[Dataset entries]

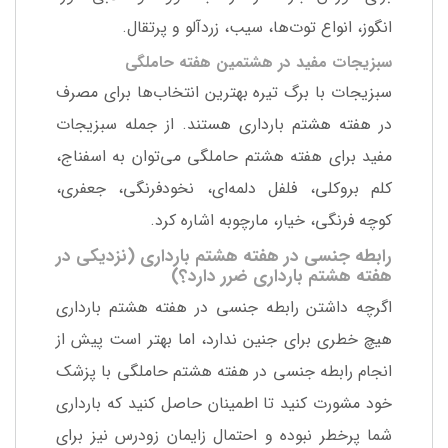
انگوز، انواع توت‌ها، سیب، زردآلو و پرتقال.
سبزیجات مفید در هشتمین هفته حاملگی
سبزیجات با برگ تیره بهترین انتخاب‌ها برای مصرف
در هفته هشتم بارداری هستند. از جمله سبزیجات
مفید برای هفته هشتم حاملگی می‌توان به اسفناج،
کلم بروکلی، فلفل دلمه‌ای، نخودفرنگی، جعفری،
کوچه فرنگی، خیار، مارچوبه اشاره کرد.
رابطه جنسی در هفته هشتم بارداری (نزدیکی در
هفته هشتم بارداری ضرر دارد؟)
اگرچه داشتن رابطه جنسی در هفته هشتم بارداری
هیچ خطری برای جنین ندارد، اما بهتر است پیش از
انجام رابطه جنسی در هفته هشتم حاملگی با پزشک
خود مشورت کنید تا اطمینان حاصل کنید که بارداری
شما پرخطر نبوده و احتمال زایمان زودرس نیز برای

**Work instructions:**
Repeat the records in full, exactly as they appear, but with the pictures removed.

**Output for this task:**
انگوز، انواع توت‌ها، سیب، زردآلو و پرتقال.
سبزیجات مفید در هشتمین هفته حاملگی
سبزیجات با برگ تیره بهترین انتخاب‌ها برای مصرف
در هفته هشتم بارداری هستند. از جمله سبزیجات
مفید برای هفته هشتم حاملگی می‌توان به اسفناج،
کلم بروکلی، فلفل دلمه‌ای، نخودفرنگی، جعفری،
کوچه فرنگی، خیار، مارچوبه اشاره کرد.
رابطه جنسی در هفته هشتم بارداری (نزدیکی در
هفته هشتم بارداری ضرر دارد؟)
اگرچه داشتن رابطه جنسی در هفته هشتم بارداری
هیچ خطری برای جنین ندارد، اما بهتر است پیش از
انجام رابطه جنسی در هفته هشتم حاملگی با پزشک
خود مشورت کنید تا اطمینان حاصل کنید که بارداری
شما پرخطر نبوده و احتمال زایمان زودرس نیز برای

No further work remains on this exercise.